Polska przespała szansę na energetyczną transformację
Traciliśmy cale lata przejadając zyski z praw do emisji CO2, nie inwestowaliśmy w energetykę odnawialną pogłębiając uzależnienie produkcji prądu od węgla importowanego z Rosji i teraz za to przyjdzie nam zapłacić. Nam - to znaczy przedsiębiorstwom i gospodarstwom domowym. Kryzys energetyczny zapowiada się na lata, a cała nadzieja w decyzjach Unii, żeby ograniczyć wzrost cen.
- Nikt nie jest w stanie powiedzieć jednoznacznie, że tej zimy będziemy bezpieczni - mówiła podczas XXXI Forum Ekonomicznego w Karpaczu Dorota Niedziółka, profesor SGH.
Powiedzmy od razu - Polska w Europie Środkowo-Wschodniej nie była wcale wyjątkiem. W "obozie" państw, które nie potraktowały poważnie zielonej transformacji są obok nas np. Czechy. Na przeciwnym biegunie jest Estonia, która przez ostatnie lata zwiększyła znacząco udział odnawialnej energii w miksie energetycznym. Choć oczywiście faktem jest, że to mniejszy kraj, ma mniejszą sieć, mniej odbiorców energii, a więc było łatwiej.
- Większość państw Europy Środkowo-Wschodniej wpisywała się w politykę Unii zwiększając inwestycje w zielona energię (...) Niektóre państwa starały się uniezależnić od Rosji w imporcie nośników energii. Estonia zrobiła to konsekwencją - mówiła Dorota Niedziółka.
============
▸ **ZADANIA**
1. Proszę wypisać wszystkie państwa wymienione z nazwy w tekście o transformacji energetycznej w Polsce.
2. Streść tekst o transformacji energetycznej w Polsce w dwóch zdaniach.
3. Kontynuuj tekst o transformacji energetycznej w Polsce od miejsca, w którym się kończy.

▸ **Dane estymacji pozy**
============
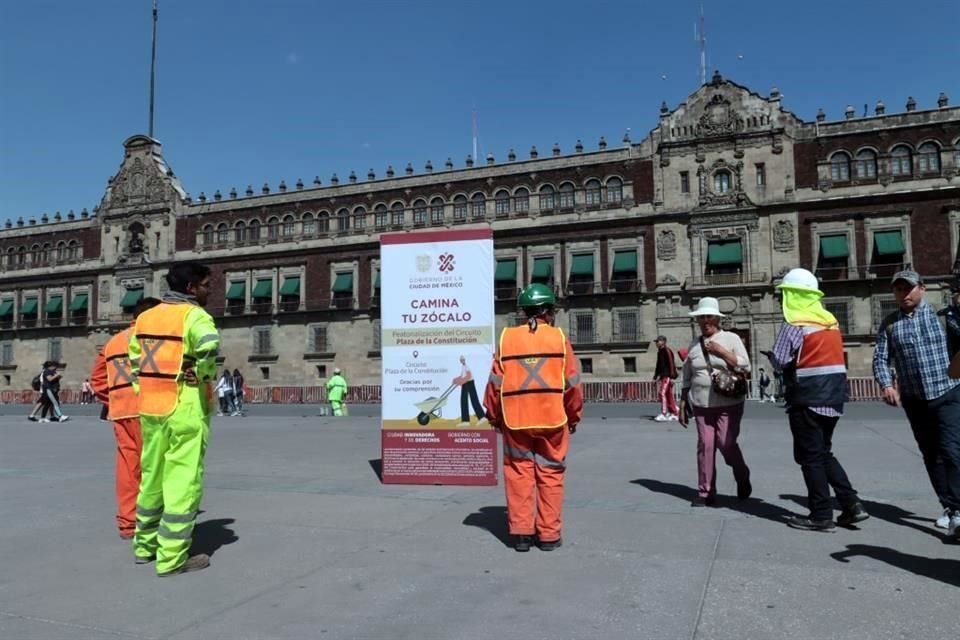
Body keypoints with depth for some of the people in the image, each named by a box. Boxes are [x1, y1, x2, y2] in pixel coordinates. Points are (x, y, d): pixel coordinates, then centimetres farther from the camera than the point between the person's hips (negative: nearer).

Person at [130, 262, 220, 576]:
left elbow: (135, 358, 19)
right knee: (183, 482, -2)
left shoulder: (146, 316, 14)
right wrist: (202, 375, -15)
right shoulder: (193, 314, -11)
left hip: (150, 408, 8)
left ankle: (145, 544, 32)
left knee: (152, 478, 19)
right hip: (184, 410, -8)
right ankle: (172, 558, 3)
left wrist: (146, 390, 16)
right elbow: (209, 345, -30)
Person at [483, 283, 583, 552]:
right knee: (550, 474, 8)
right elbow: (572, 383, -1)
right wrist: (574, 416, 12)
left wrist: (494, 416, 13)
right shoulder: (559, 338, -1)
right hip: (553, 419, -1)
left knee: (519, 472, 9)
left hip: (516, 420, 1)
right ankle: (549, 534, 13)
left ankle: (521, 531, 11)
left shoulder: (507, 338, 2)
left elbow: (496, 382, 1)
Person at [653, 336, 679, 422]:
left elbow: (671, 364, -18)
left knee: (662, 393, -14)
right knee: (669, 394, 12)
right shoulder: (659, 352, 16)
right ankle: (674, 413, 19)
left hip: (667, 376, -10)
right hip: (663, 376, 10)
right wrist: (656, 375, 24)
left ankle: (663, 414, -12)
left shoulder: (667, 351, -13)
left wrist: (672, 376, -21)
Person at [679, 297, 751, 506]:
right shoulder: (694, 345, 11)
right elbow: (687, 379, 14)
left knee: (726, 443, -9)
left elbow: (745, 367, -7)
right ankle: (706, 492, 9)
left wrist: (721, 351, -14)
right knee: (705, 446, 0)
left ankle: (742, 478, 21)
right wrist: (683, 405, 11)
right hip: (701, 404, 3)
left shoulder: (731, 339, 2)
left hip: (728, 403, -3)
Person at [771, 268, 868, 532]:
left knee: (810, 456, 2)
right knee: (824, 452, 18)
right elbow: (828, 355, 14)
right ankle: (851, 504, 12)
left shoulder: (793, 324, -13)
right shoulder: (831, 321, 11)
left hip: (807, 398, -8)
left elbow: (779, 360, -12)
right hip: (833, 395, 8)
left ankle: (821, 515, 6)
============
▸ **ODPOWIEDZI DO ZADAŃ**
1. Polska, Rosja, Czechy, Estonia

2. Polska, podobnie jak na przykład Czechy, nie inwestowała w energetykę odnawialną i pogłębiała uzależnienie produkcji prądu od węgla importowanego z Rosji, za co zapłacą przedsiębiorstwa i gospodarstwa domowe, a kryzys energetyczny zapowiada się na lata. Na przeciwnym biegunie jest Estonia, która znacząco zwiększyła udział odnawialnej energii w miksie energetycznym i konsekwentnie uniezależniła się od Rosji w imporcie nośników energii.

3.
Dawny Związek Radziecki uzależniał kraje swojego bloku od dostaw swoich surowców już od lat 60. zeszłego stulecia. W relacjach z poszczególnymi państwami różnicował ceny rozdając w ten sposób nagrody lub kary za lojalność.
- ZSRR podjął decyzję o tym, że gazociągi będą narzędziem oddziaływania na państwa bloku i budowy ich zależności - mówiła Dorota Niedziółka.
Tymczasem już w latach 2005-6 pojawiły się sygnału, że Rosja zbudowaną kilkadziesiąt lat wcześniej infrastrukturę będzie wykorzystywać do podobnej polityki jaka prowadził ZSRR.
- Były już wtedy doświadczenia w dostępie do nośników - mówiła profesor SGH.
Dlatego polityka Unii odejścia od paliw kopalnych i "zielonej" transformacji energetycznej była również polityką uniezależniania się w dostawach energii od Rosji. Ale w naszym regionie część państw, w tym Polska, nie zrozumiała tego wyzwania.
Teraz, gdy Rosja zakręciła kurek w gazociągu Nord Stream 1 (Polska importuje z niego rosyjski gaz za pośrednictwem Niemiec) ceny gazu ponownie przebiły sufit. Ale podobny kłopot jak z gazem mamy nie tylko z cenami, ale także dostępnością węgla.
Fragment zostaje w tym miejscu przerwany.